_Exercise details_
Which lines in the data below contain the word "about"? Pull each of them out.

_Dataset records_

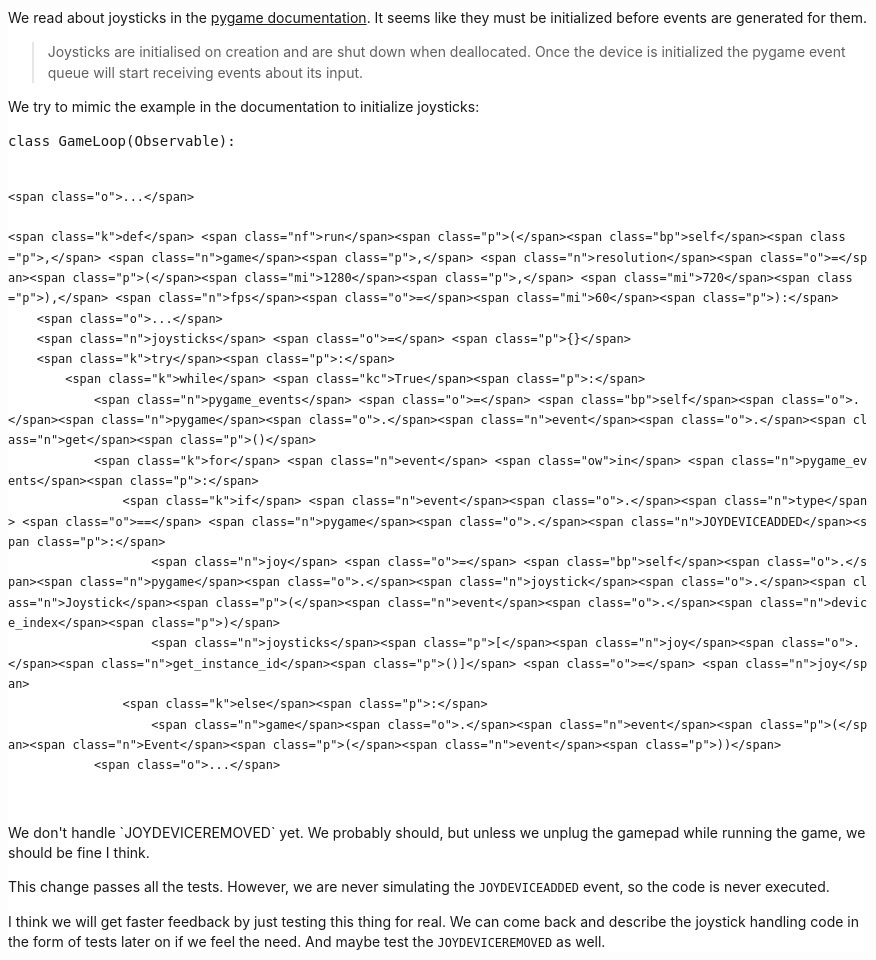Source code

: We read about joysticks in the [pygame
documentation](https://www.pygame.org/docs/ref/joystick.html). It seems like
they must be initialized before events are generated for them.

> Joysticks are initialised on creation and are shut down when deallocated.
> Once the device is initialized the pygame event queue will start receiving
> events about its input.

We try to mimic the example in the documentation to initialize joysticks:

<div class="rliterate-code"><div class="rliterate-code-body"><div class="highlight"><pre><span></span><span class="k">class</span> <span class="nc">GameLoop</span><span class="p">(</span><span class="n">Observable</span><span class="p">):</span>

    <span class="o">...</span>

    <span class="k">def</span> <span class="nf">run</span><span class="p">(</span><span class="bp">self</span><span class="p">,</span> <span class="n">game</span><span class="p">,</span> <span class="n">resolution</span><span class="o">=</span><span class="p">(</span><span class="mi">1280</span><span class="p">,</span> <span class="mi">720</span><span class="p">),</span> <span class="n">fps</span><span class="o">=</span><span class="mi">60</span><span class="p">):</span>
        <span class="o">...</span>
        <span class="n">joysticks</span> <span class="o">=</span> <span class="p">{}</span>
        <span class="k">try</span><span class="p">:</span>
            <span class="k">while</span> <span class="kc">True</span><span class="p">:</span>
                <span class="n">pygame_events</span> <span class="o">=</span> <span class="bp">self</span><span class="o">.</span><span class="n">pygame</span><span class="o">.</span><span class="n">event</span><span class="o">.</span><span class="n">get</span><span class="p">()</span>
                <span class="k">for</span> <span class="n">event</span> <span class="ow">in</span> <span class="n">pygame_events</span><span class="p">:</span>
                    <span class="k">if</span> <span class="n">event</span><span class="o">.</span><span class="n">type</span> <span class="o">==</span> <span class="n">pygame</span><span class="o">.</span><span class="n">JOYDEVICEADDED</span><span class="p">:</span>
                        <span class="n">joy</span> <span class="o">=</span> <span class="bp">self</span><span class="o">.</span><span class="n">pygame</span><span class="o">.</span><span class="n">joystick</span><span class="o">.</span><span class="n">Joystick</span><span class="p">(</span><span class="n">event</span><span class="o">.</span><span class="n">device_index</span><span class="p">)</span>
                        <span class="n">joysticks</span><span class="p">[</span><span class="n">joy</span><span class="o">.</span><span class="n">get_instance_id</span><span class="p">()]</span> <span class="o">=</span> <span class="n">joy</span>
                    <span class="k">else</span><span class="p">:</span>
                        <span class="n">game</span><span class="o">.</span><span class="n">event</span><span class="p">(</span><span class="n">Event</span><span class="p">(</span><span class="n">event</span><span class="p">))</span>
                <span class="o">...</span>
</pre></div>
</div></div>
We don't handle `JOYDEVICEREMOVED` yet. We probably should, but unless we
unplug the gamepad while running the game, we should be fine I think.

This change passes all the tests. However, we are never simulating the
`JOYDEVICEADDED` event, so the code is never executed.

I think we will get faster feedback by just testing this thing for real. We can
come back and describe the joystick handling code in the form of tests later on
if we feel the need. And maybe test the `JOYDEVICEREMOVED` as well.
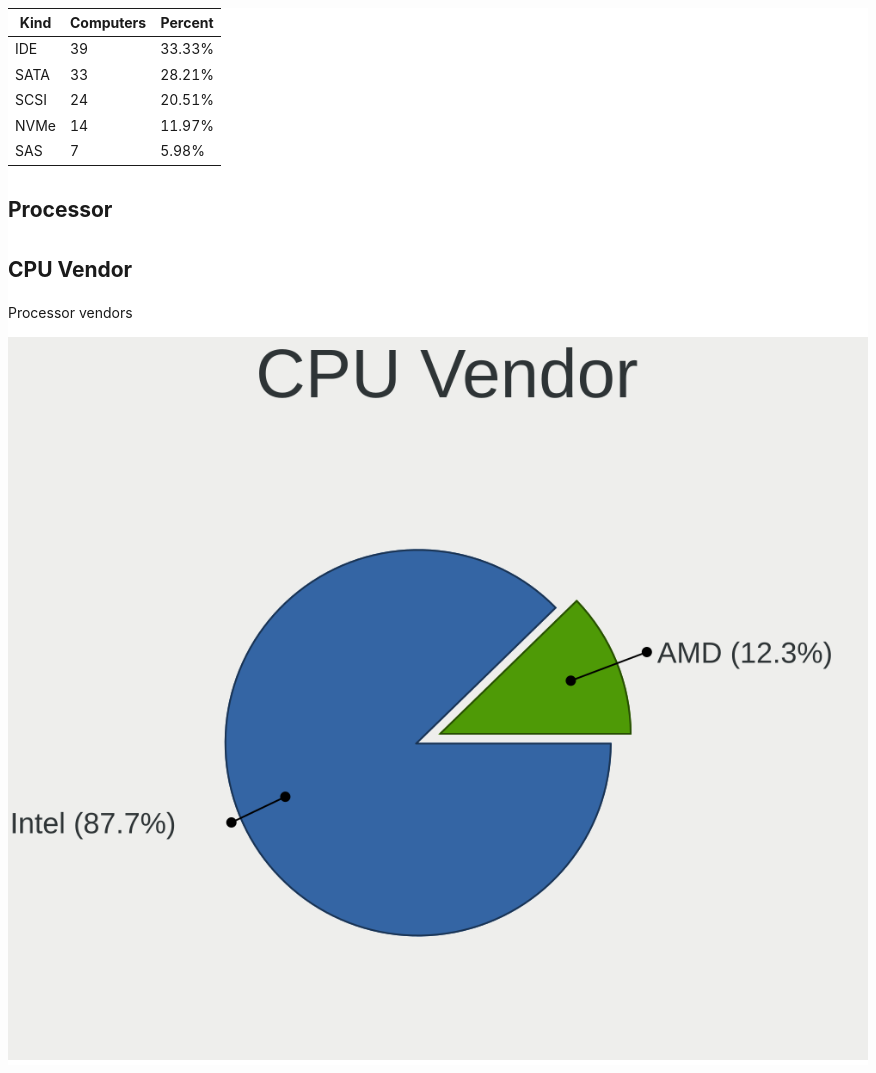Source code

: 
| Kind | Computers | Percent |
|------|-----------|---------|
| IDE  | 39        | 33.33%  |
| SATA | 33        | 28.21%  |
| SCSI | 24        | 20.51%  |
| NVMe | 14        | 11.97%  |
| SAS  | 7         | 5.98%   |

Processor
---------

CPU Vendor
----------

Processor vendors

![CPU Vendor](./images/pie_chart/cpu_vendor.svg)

---

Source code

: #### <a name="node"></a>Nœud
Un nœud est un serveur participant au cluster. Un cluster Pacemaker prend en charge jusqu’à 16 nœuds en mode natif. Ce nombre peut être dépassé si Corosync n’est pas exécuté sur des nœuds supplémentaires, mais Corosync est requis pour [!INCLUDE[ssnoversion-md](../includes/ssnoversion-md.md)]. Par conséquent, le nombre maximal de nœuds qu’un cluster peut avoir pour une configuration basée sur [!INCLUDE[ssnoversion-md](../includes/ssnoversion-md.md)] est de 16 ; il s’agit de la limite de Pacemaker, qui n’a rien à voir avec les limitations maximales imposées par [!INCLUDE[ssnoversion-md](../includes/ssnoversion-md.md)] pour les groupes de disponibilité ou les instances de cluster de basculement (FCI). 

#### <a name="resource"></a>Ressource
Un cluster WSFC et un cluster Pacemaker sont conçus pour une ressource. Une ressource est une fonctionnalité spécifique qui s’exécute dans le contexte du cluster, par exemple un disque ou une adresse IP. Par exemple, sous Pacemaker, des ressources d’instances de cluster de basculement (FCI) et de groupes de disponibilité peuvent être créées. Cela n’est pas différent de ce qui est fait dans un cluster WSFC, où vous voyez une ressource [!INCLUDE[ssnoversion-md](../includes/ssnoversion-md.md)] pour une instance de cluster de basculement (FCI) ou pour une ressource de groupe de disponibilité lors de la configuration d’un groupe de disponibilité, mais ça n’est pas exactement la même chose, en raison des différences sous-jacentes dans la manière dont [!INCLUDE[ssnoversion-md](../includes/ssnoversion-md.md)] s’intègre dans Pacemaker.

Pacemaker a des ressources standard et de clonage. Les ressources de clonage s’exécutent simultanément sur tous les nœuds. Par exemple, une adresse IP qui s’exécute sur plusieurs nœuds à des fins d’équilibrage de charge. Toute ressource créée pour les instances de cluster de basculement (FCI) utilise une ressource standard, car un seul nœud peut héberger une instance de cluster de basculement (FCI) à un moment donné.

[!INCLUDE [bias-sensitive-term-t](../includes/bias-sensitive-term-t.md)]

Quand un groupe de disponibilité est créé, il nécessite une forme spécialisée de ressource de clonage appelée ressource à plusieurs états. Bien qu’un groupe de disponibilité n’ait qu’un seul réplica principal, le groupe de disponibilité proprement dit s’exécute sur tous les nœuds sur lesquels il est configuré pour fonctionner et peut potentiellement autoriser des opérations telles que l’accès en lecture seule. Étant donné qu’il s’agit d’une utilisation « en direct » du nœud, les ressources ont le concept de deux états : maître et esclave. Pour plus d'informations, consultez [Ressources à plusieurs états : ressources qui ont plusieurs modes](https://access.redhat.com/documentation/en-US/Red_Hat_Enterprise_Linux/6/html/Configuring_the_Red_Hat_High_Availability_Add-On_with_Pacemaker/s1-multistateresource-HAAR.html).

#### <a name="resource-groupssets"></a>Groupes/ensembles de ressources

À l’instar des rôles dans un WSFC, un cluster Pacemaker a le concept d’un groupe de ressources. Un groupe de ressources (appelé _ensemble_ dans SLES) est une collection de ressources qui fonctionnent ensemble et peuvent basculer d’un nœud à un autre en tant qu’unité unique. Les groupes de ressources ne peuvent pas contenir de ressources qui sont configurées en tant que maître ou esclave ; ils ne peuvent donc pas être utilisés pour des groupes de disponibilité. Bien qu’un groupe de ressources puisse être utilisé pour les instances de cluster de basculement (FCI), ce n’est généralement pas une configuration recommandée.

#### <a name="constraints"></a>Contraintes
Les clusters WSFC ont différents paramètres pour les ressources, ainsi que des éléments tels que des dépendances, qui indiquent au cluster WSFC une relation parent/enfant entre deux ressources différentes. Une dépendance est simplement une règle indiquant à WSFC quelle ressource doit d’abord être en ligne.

_Answer to this task_
: We read about joysticks in the [pygame
> events about its input.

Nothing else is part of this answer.